How to work around a very large 2d array in C++

Question

I need to create a 2D int array of size 800x800. But doing so creates a stack overflow (ha ha).

I'm new to C++, so should I do something like a vector of vectors? And just encapsulate the 2d array into a class?

Specifically, this array is my zbuffer in a graphics program. I need to store a z value for every pixel on the screen (hence the large size of 800x800).

Thanks!

Answer 1

You need about 2.5 megs, so just using the heap should be fine. You don't need a vector unless you need to resize it. See C++ FAQ Lite for an example of using a "2D" heap array.

int *array = new int[800*800];

(Don't forget to delete[] it when you're done.)

Answer 2

Every post so far leaves the memory management for the programmer. This can and should be avoided. ReaperUnreal is darn close to what I'd do, except I'd use a vector rather than an array and also make the dimensions template parameters and change the access functions -- and oh just IMNSHO clean things up a bit:

template <class T, size_t W, size_t H>
class Array2D
{
public:
    const int width = W;
    const int height = H;
    typedef typename T type;

    Array2D()
        : buffer(width*height)
    {
    }

    inline type& at(unsigned int x, unsigned int y)
    {
        return buffer[y*width + x];
    }

    inline const type& at(unsigned int x, unsigned int y) const
    {
        return buffer[y*width + x];
    }

private:
    std::vector<T> buffer;
};

Now you can allocate this 2-D array on the stack just fine:

void foo()
{
    Array2D<int, 800, 800> zbuffer;

    // Do something with zbuffer...
}

I hope this helps!

EDIT: Removed array specification from Array2D::buffer. Thanks to Andreas for catching that!

Answer 3

Kevin's example is good, however:

std::vector<T> buffer[width * height];

Should be

std::vector<T> buffer;

Expanding it a bit you could of course add operator-overloads instead of the at()-functions:

const T &operator()(int x, int y) const
{
  return buffer[y * width + x];
}

and

T &operator()(int x, int y)
{
  return buffer[y * width + x];
}

Example:

int main()
{
  Array2D<int, 800, 800> a;
  a(10, 10) = 50;
  std::cout << "A(10, 10)=" << a(10, 10) << std::endl;
  return 0;
}

Answer 4

You could do a vector of vectors, but that would have some overhead. For a z-buffer the more typical method would be to create an array of size 800*800=640000.

const int width = 800;
const int height = 800;
unsigned int* z_buffer = new unsigned int[width*height];

Then access the pixels as follows:

unsigned int z = z_buffer[y*width+x];

Answer 5

I might create a single dimension array of 800*800. It is probably more efficient to use a single allocation like this, rather than allocating 800 separate vectors.
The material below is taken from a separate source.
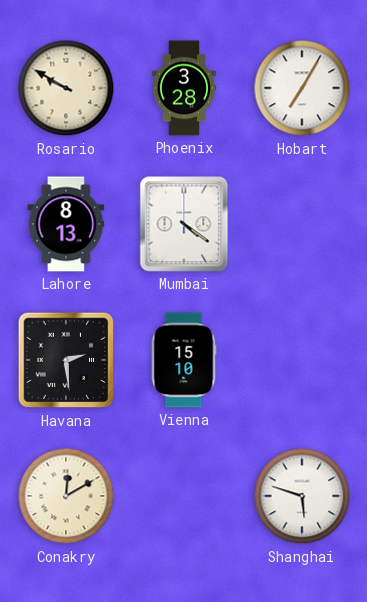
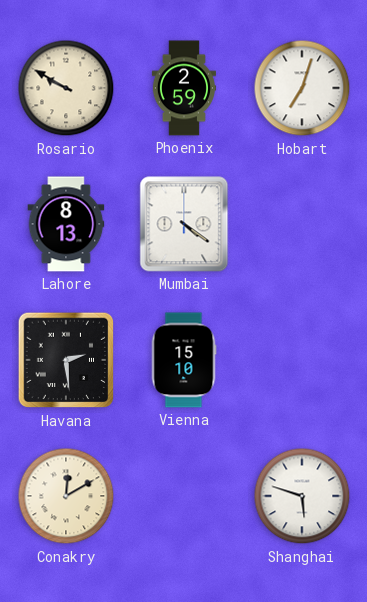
Phoenix: 3:28 -> 2:59
Hobart: 7:05 -> 7:03
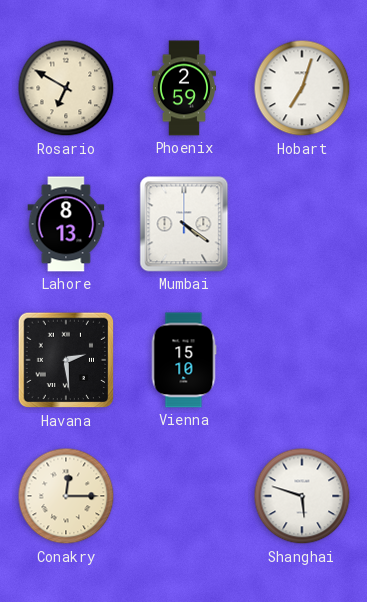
Rosario: 9:50 -> 6:50
Conakry: 12:10 -> 12:15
int *ary=new int[800*800];

Then, probably encapsulate that in a class that acted like a 2D array.

class _2DArray
{
  public:
  int *operator[](const size_t &idx)
  {
    return &ary[idx*800];
  }
  const int *operator[](const size_t &idx) const
  {
    return &ary[idx*800];
  }
};

The abstraction shown here has a lot of holes, e.g, what happens if you access out past the end of a "row"? The book "Effective C++" has a pretty good discussion of writing good multi dimensional arrays in C++.

Answer 6

One thing you can do is change the stack size (if you really want the array on the stack) with VC the flag to do this is [/F](http://msdn.microsoft.com/en-us/library/tdkhxaks(VS.80).aspx).
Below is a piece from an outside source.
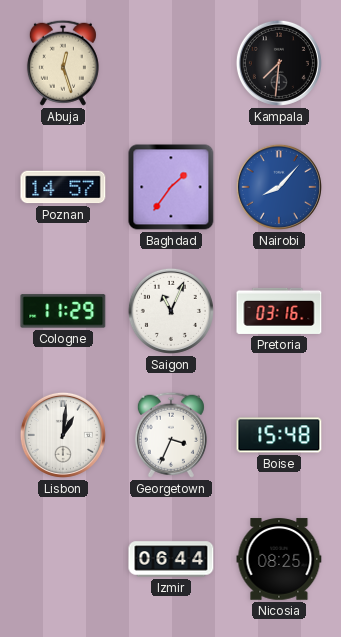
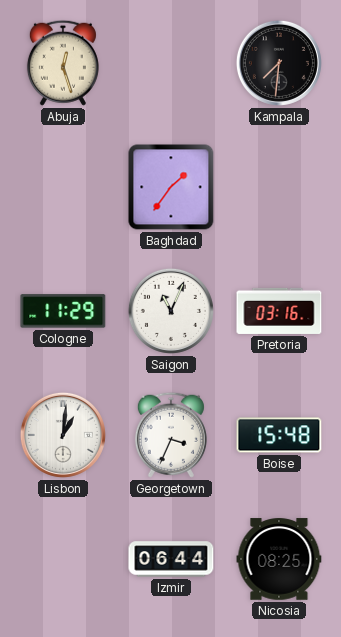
Poznan: 14:57 -> none
Nairobi: 8:07 -> none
But the solution you probably want is to put the memory in the heap rather than on the stack, for that you should use a vector of vectors.
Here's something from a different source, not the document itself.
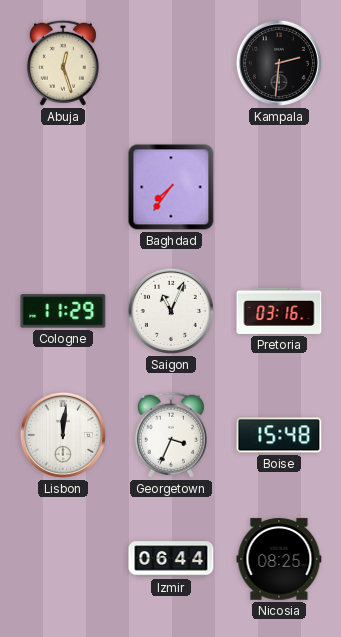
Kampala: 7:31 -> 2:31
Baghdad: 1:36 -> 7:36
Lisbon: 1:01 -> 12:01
The following line declares a vector of 800 elements, each element is a vector of 800 ints and saves you from managing the memory manually.

std::vector<std::vector<int> > arr(800, std::vector<int>(800));

Note the space between the two closing angle brackets (> >) which is required in order disambiguate it from the shift right operator (which will no longer be needed in C++0x).

Answer 7

Or you could try something like:

boost::shared_array<int> zbuffer(new int[width*height]);

You should still be able to do this too:

++zbuffer[0];

No more worries about managing the memory, no custom classes to take care of, and it's easy to throw around.

Answer 8

There's the C like way of doing:

const int xwidth = 800;
const int ywidth = 800;
int* array = (int*) new int[xwidth * ywidth];
// Check array is not NULL here and handle the allocation error if it is
// Then do stuff with the array, such as zero initialize it
for(int x = 0; x < xwidth; ++x)
{
    for(int y = 0; y < ywidth; ++y)
    {
         array[y * xwidth + x] = 0;
    }
}
// Just use array[y * xwidth + x] when you want to access your class.

// When you're done with it, free the memory you allocated with
delete[] array;

You could encapsulate the y * xwidth + x inside a class with an easy get and set method (possibly with overloading the [] operator if you want to start getting into more advanced C++). I'd recommend getting to this slowly though if you're just starting with C++ and not start creating re-usable fully class templates for n-dimension arrays which will just confuse you when you're starting off.

As soon as you get into graphics work you might find that the overhead of having extra class calls might slow down your code. However don't worry about this until your application isn't fast enough and you can profile it to show where the time is lost, rather than making it more difficult to use at the start with possible unnecessary complexity.

I found that the C++ lite FAQ was great for information such as this. In particular your question is answered by:

http://www.parashift.com/c++-faq-lite/freestore-mgmt.html#faq-16.16

Answer 9

You can allocate array on static storage (in file's scope, or add static qualifier in function scope), if you need only one instance.

int array[800][800];

void fn()
{
    static int array[800][800];
}

This way it will not go to the stack, and you not have to deal with dynamic memory.

Answer 10

Well, building on what Niall Ryan started, if performance is an issue, you can take this one step further by optimizing the math and encapsulating this into a class.

So we'll start with a bit of math. Recall that 800 can be written in powers of 2 as:

800 = 512 + 256 + 32 = 2^5 + 2^8 + 2^9

So we can write our addressing function as:

int index = y << 9 + y << 8 + y << 5 + x;

So if we encapsulate everything into a nice class we get:

class ZBuffer
{
public:
    const int width = 800;
    const int height = 800;

    ZBuffer()
    {
        for(unsigned int i = 0, *pBuff = zbuff; i < width * height; i++, pBuff++)
            *pBuff = 0;
    }

    inline unsigned int getZAt(unsigned int x, unsigned int y)
    {
        return *(zbuff + y << 9 + y << 8 + y << 5 + x);
    }

    inline unsigned int setZAt(unsigned int x, unsigned int y, unsigned int z)
    {
        *(zbuff + y << 9 + y << 8 + y << 5 + x) = z;
    }
private:
    unsigned int zbuff[width * height];
};